Bore 4 was 1,200 feet under a canyon, but the layout required a set-up location that prevented drilling directly across in a straight line -- the slope to the bottom was too steep to meet our bend radius. With plenty of room in our right-of way, we chose to drill around the outside of the canyon keeping within our running area. This one was a little easier with a minus 24 percent grade. We shot this bore from the side instead of setting up directly under the power lines. Upgrade to the exit point was plus 48 percent.

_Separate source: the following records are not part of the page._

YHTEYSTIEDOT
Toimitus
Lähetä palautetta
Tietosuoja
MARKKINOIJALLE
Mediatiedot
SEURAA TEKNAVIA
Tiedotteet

Bore 5, the timber bore, was across a canyon filled with thick forest that had to remain undisturbed. The set-up spot was on the side with the most room for equipment staging with both sides being about the same elevation. We shot down at about a negative 65 percent and slowly began to level off and hit the bottom of the canyon level in approximately 450 feet. We began a plus 24 percent up grade about three quarters of the way across the canyon to hit the bank on the uphill side that increased to a positive 80 percent to follow grade up the hill. We drilled out roughly 1,300 feet to the exit point. This bore had an elevation change of 245 feet to the bottom of the canyon on the machine side and about 280 feet of change to the exit point.
Bore 6 was called Dog Creek. We set up on the top side of the bore drilling down following minus 65 percent grade with an elevation drop of 700 feet. We shot down about 1,300 feet to level off to drill under the creek which was about 60 feet across with fast-moving water about three-feet deep. Past the creek, we began uphill at a plus 40 percent grade with a more gradual incline for about 900 feet with elevations reaching 300 feet. This was the project’s longest bore due to the ground conditions, and the grade changes required more distance to maintain the bore profile.